This is a question that I am asked a lot. “She didn’t have “normal” sex!” What is “normal”? How do you measure “normal”? One of my obsessions over the past ten years has been researching the history of sexuality. I am so fascinated by how different eras and cultures have controlled and constructed sexuality, how religions or governments, Doctors or psychologists have told us what is “normal” and what is not, and how this reflects the social and political climate of the time. This is so vastly different throughout different times. From Ancient Greek culture through to Victorian times to now, we have had very different ideas about sex and sexuality and what is “deviant” even down to what we would find attractive in a fellow mate.
Dr Marty Klein sums up the reasoning behind these attempts to “normalise” and control sexuality perfectly;
“Historically, normal sex has always been about defining and imposing boundaries. Various sexual activities, thoughts, and ideas were demonized, even criminalized. Most people really did fear, condemn, and stay away from whatever forms of eroticism they learned were abnormal. The adventurous—Oscar Wilde, Marquis de Sade, Margaret Sanger, Hester Prynne—were punished.
Much of this was about controlling procreation. Some of it was about ignorance toward female pleasure, and hostility toward female enthusiasm. Some of it was about dividing the body into clean and dirty areas, hence clean and dirty activities. Some of it was about managing virginity, which was valuable family property.

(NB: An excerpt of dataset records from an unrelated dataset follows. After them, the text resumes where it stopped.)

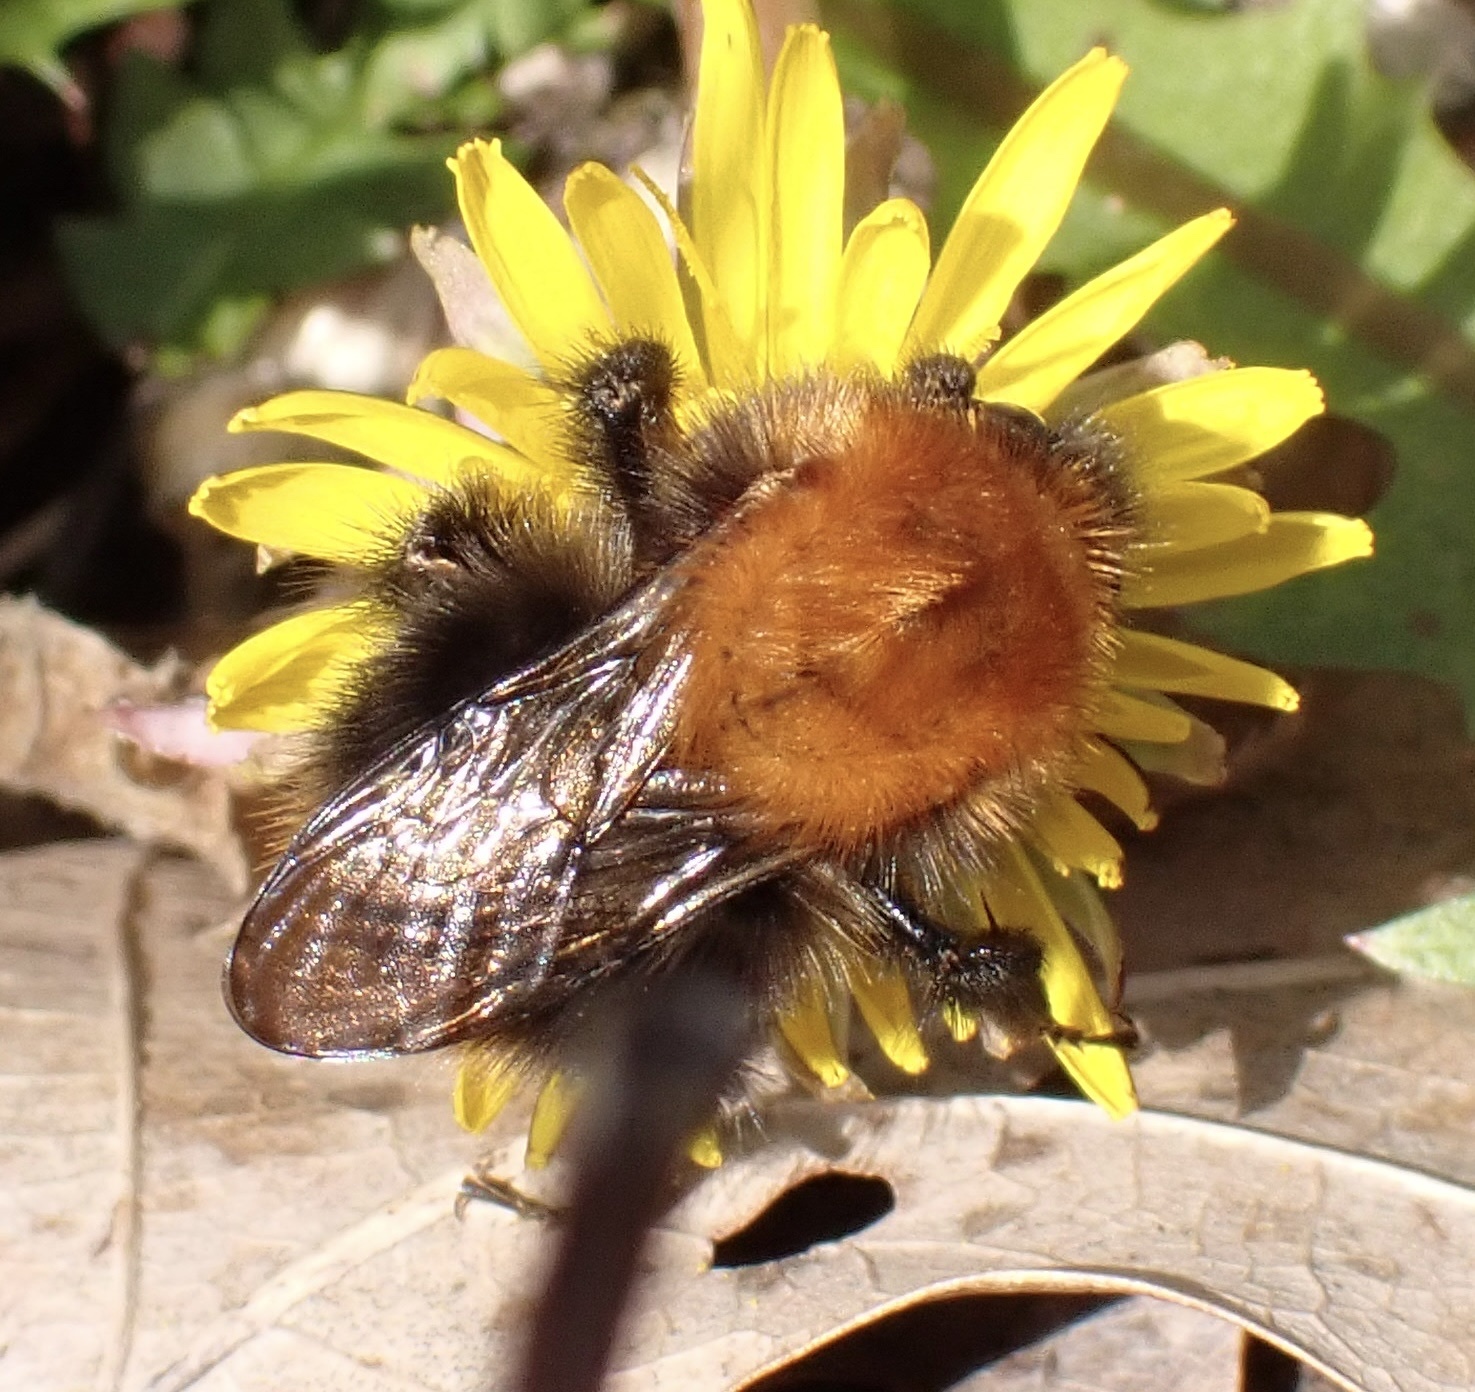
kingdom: Animalia
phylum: Arthropoda
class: Insecta
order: Hymenoptera
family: Apidae
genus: Bombus
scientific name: Bombus pascuorum
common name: Common carder bee
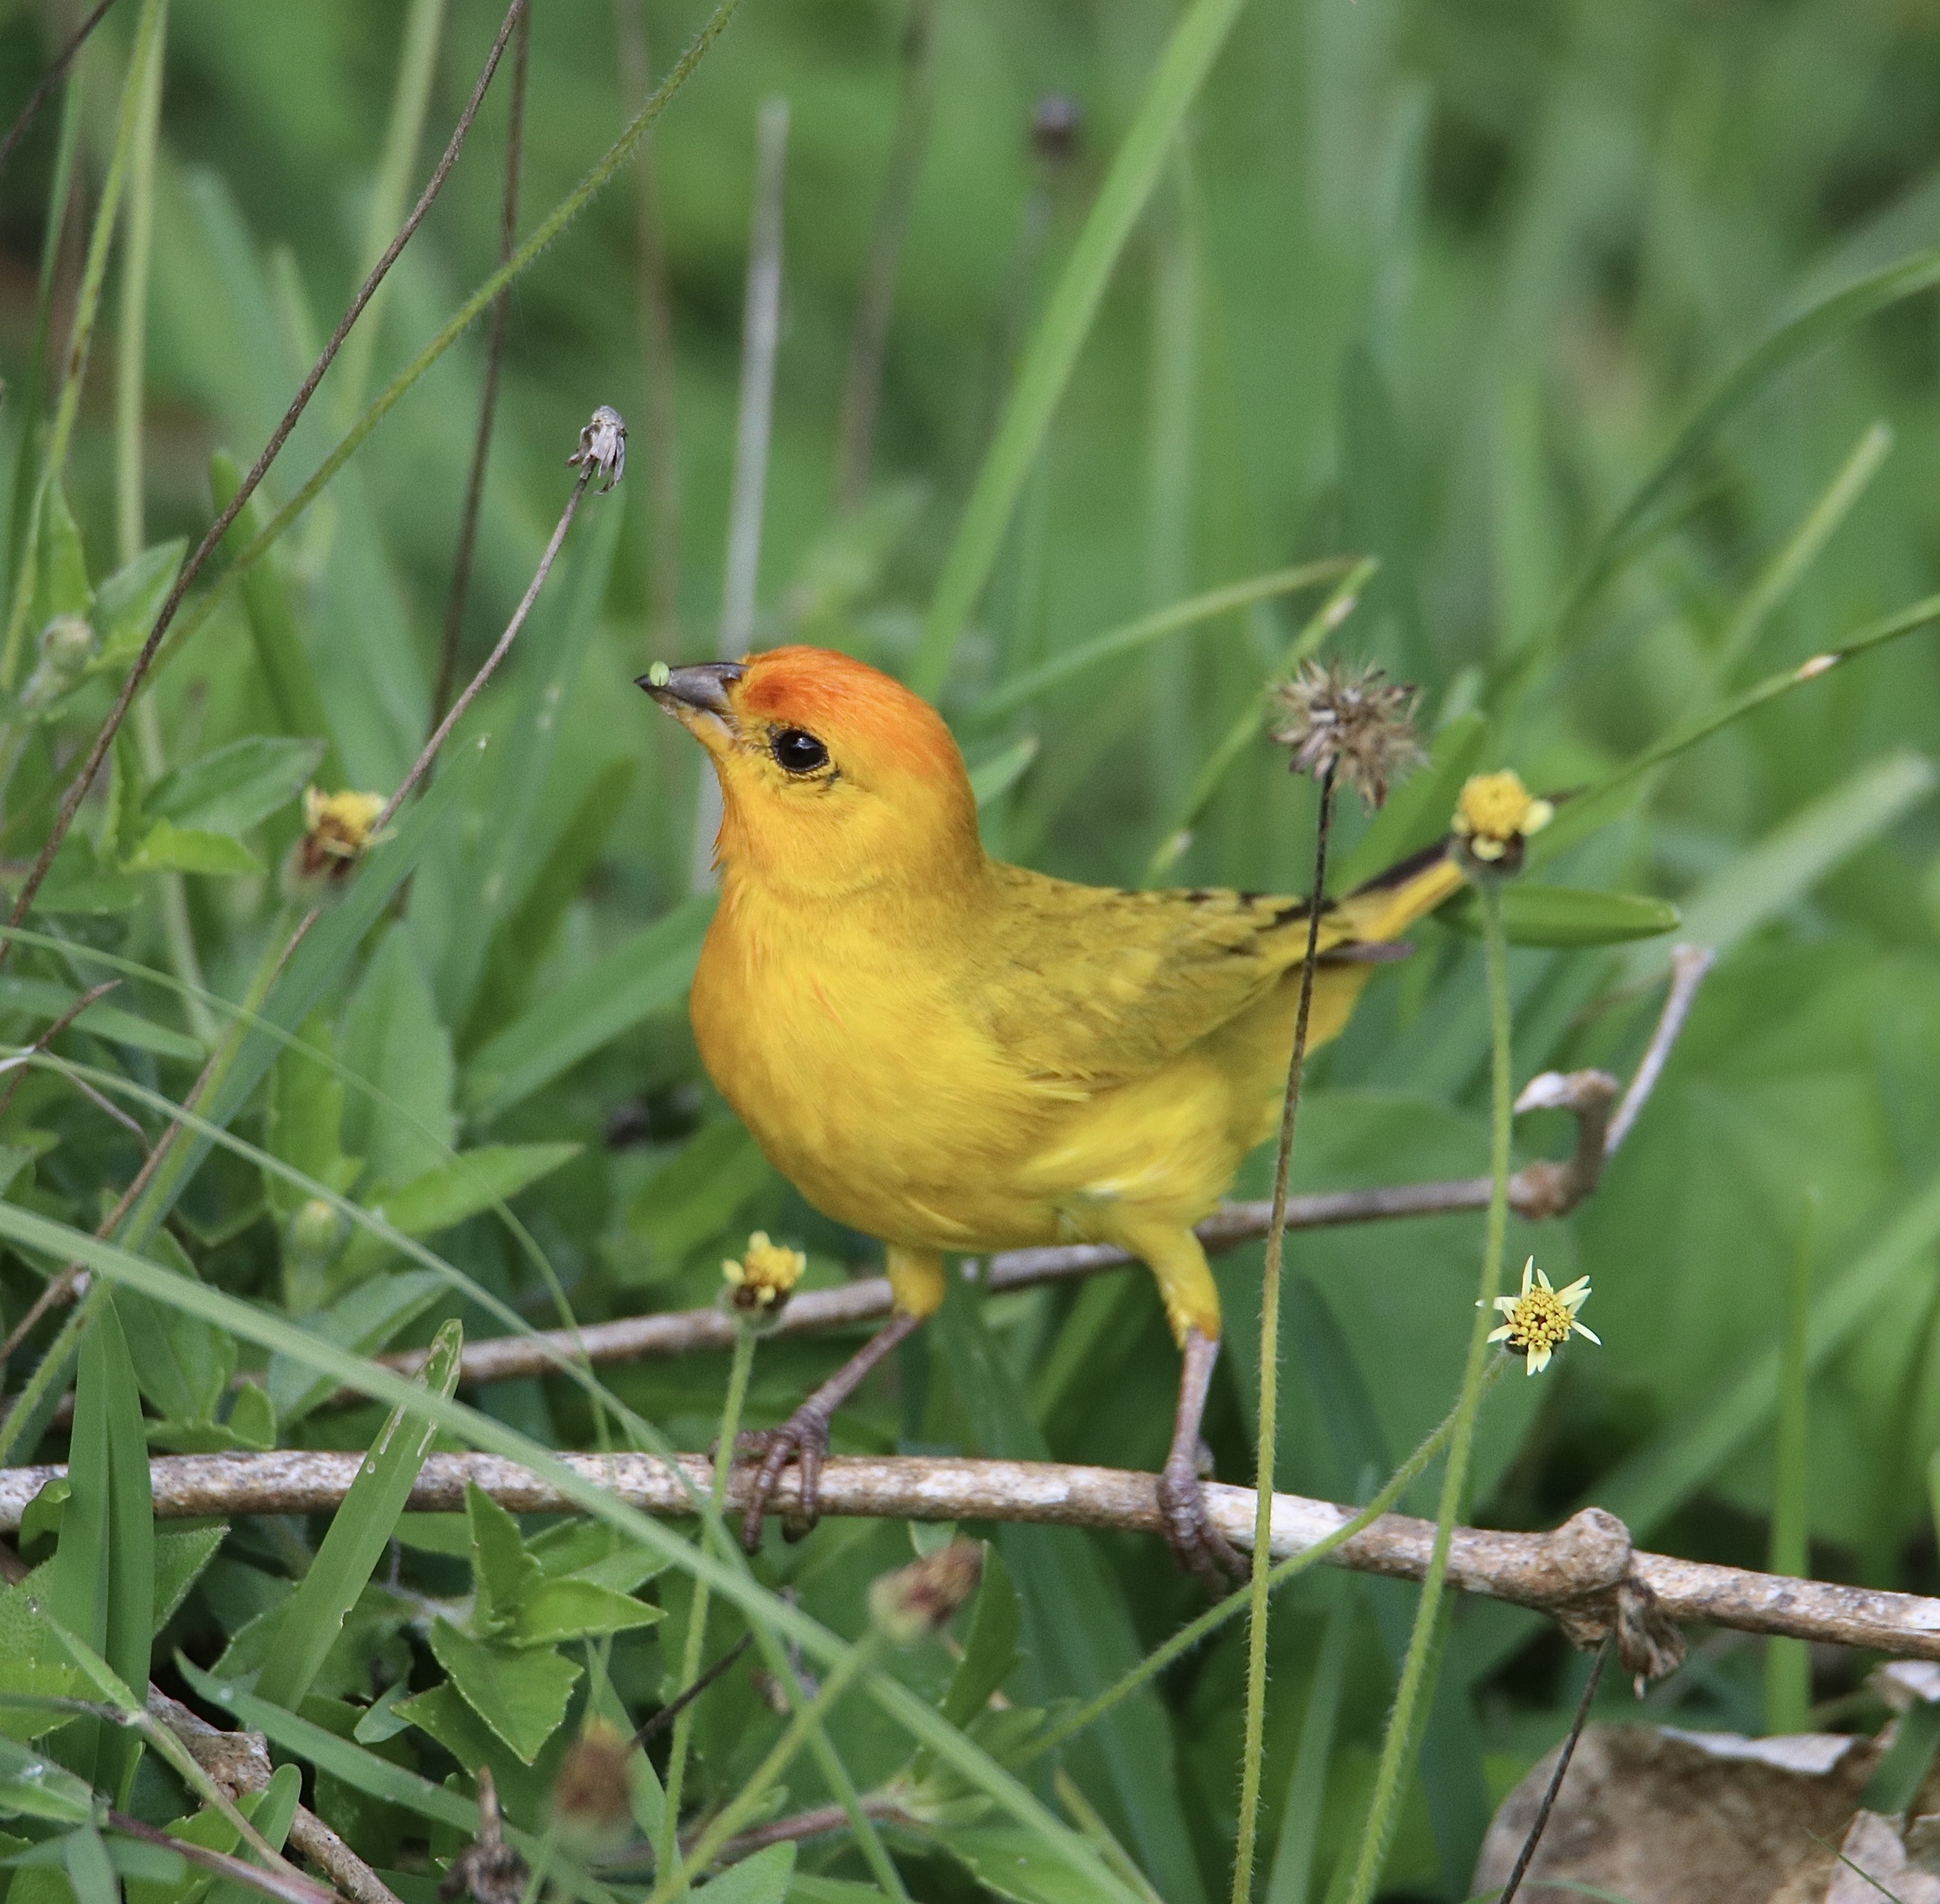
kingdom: Animalia
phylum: Chordata
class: Aves
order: Passeriformes
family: Thraupidae
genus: Sicalis
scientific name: Sicalis flaveola
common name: Saffron finch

Beyond all this, a key reason religion and repressive government have always wanted to control sexuality is because it’s a place where people can experience profound autonomy. Since the beginning of time, even the poorest, least intelligent, least attractive people have been able to feel powerful during sex. Even when you have absolutely no power over the important circumstances of your life, you can, if not instructed against it, still do and imagine whatever you want in bed. What powerful social institution would NOT want to control this bottomless well of personal power?
Therapists find that when people become empowered around their sexuality, they often keep growing: “If I can be uninhibited in bed, where else can I express myself? If I can make up my own rules in bed, why not in my relationship, my family, my community, or even with my God?”
So defining and patrolling normal sex is an important political tool. Every religion and every government knows that.”